WHAT YOU NEED TO DO:
All lines below starting at the one that holds "ring tip: (391, 45)" and ending at the one that holds "middle mcp: (180, 134)" should be printed exactly, ends included. Pictures should not be printed, nor anything else.

SUPPLIED DATA:

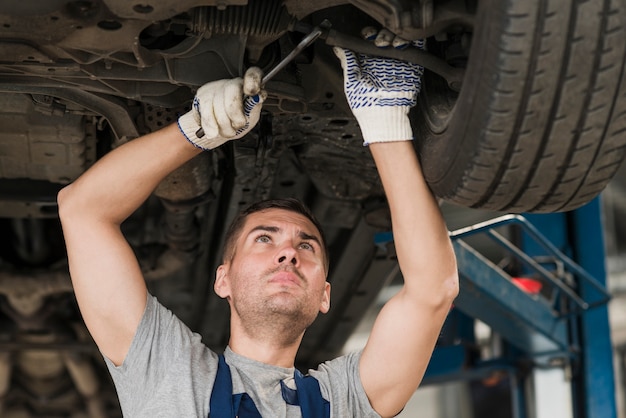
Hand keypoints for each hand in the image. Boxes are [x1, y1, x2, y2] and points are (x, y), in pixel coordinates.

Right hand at [178, 67, 266, 149]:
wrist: (220, 129)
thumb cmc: (239, 121)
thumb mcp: (251, 116)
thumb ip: (255, 107)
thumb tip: (258, 97)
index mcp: (249, 86)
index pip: (252, 74)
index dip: (252, 81)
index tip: (251, 92)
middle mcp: (232, 83)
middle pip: (232, 91)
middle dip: (235, 113)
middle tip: (239, 124)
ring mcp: (215, 88)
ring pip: (217, 104)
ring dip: (224, 125)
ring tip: (229, 131)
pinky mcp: (202, 95)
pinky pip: (206, 112)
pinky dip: (211, 126)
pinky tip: (214, 131)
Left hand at [333, 28, 423, 144]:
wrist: (383, 116)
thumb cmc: (365, 104)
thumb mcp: (352, 81)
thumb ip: (347, 62)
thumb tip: (338, 47)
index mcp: (368, 61)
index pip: (369, 39)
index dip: (368, 34)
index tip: (367, 36)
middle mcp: (383, 59)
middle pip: (384, 35)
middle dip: (382, 34)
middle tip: (380, 43)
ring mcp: (398, 61)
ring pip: (398, 38)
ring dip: (394, 36)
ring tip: (391, 45)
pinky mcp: (412, 65)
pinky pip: (415, 46)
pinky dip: (412, 40)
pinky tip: (402, 44)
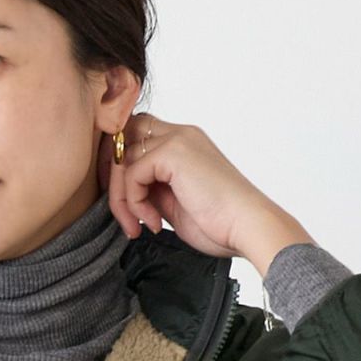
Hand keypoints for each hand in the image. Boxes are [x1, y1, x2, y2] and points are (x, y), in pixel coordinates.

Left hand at [98, 114, 314, 274]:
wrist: (247, 227)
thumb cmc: (220, 223)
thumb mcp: (176, 203)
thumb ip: (152, 189)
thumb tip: (127, 193)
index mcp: (184, 143)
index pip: (136, 134)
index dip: (120, 164)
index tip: (123, 203)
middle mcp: (180, 134)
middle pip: (124, 135)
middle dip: (112, 172)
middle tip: (120, 210)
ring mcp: (177, 140)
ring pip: (123, 157)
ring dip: (122, 198)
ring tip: (137, 226)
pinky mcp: (174, 153)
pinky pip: (133, 173)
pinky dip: (134, 203)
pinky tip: (153, 223)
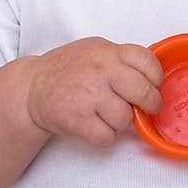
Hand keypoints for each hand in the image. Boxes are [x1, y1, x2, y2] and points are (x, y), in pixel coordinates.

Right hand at [25, 37, 161, 148]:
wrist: (32, 87)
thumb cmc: (68, 70)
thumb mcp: (95, 50)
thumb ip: (122, 59)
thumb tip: (154, 77)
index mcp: (107, 52)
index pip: (148, 62)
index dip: (156, 78)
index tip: (153, 85)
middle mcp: (99, 71)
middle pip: (144, 93)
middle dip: (150, 104)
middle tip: (145, 107)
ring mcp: (88, 95)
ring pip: (126, 119)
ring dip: (120, 122)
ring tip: (106, 114)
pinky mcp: (77, 120)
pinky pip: (108, 137)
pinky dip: (104, 137)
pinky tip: (95, 126)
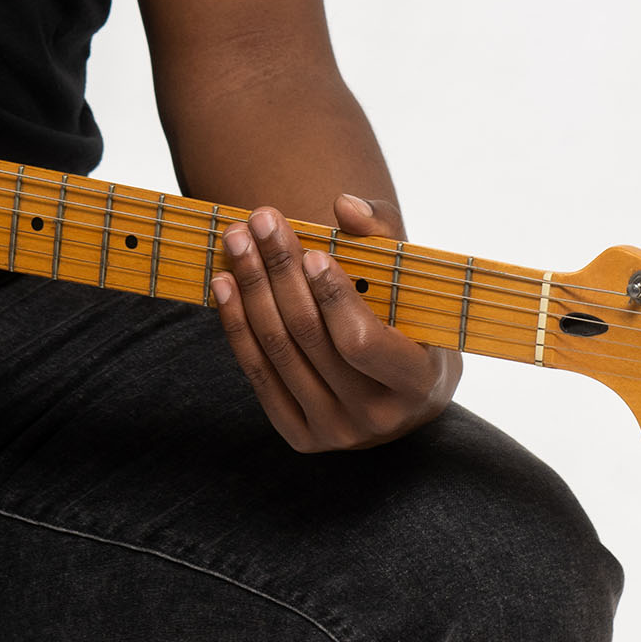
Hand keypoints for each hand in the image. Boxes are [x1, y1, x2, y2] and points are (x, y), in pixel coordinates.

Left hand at [211, 192, 459, 451]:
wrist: (400, 391)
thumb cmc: (409, 321)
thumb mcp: (411, 279)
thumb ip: (383, 235)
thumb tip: (344, 205)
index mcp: (416, 382)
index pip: (361, 342)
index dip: (333, 297)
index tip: (311, 252)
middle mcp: (376, 417)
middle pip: (309, 337)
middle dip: (279, 271)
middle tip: (261, 220)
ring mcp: (335, 432)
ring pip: (278, 351)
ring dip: (251, 287)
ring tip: (236, 239)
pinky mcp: (300, 436)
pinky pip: (258, 375)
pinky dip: (236, 325)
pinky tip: (224, 282)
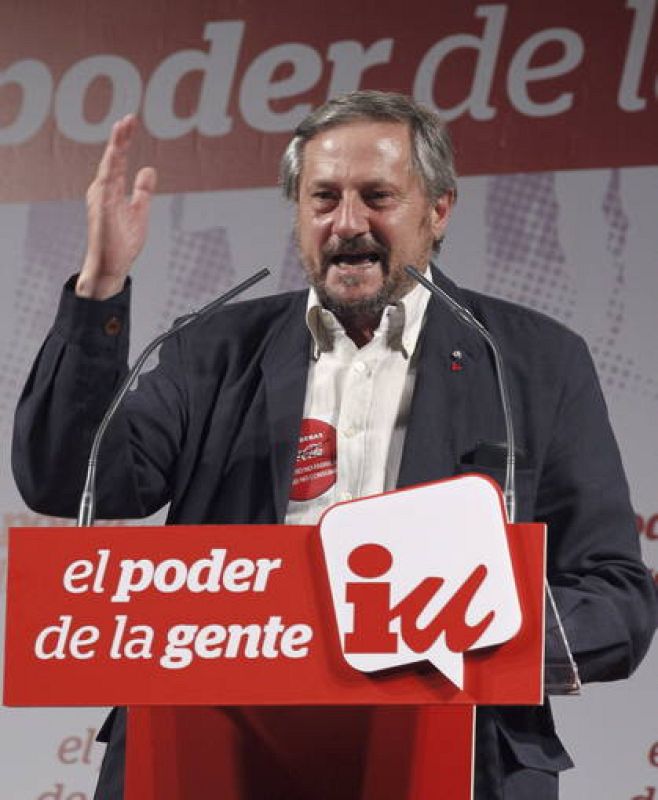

TASK SOLUTION:
ring tip: (391, 45)
pinky mcp: (412, 65)
pinky pip: (415, 46)
pinky dip: (412, 40)
pinky tip: (402, 44)
Hand keypoints for each hand in the image. Boxes are [x1, y1, x2, y2] and points are (x, y), in pixel coordinates.

Left hand at [98, 114, 314, 274]:
wrist: (247, 227)
thumb cmc: (220, 223)
thumb mcp: (176, 203)
thumb ip: (152, 189)
thumb tip: (127, 193)
index mcp: (184, 143)
index pip: (136, 134)
index dip: (120, 164)
index tip: (123, 203)
middle mcp: (180, 134)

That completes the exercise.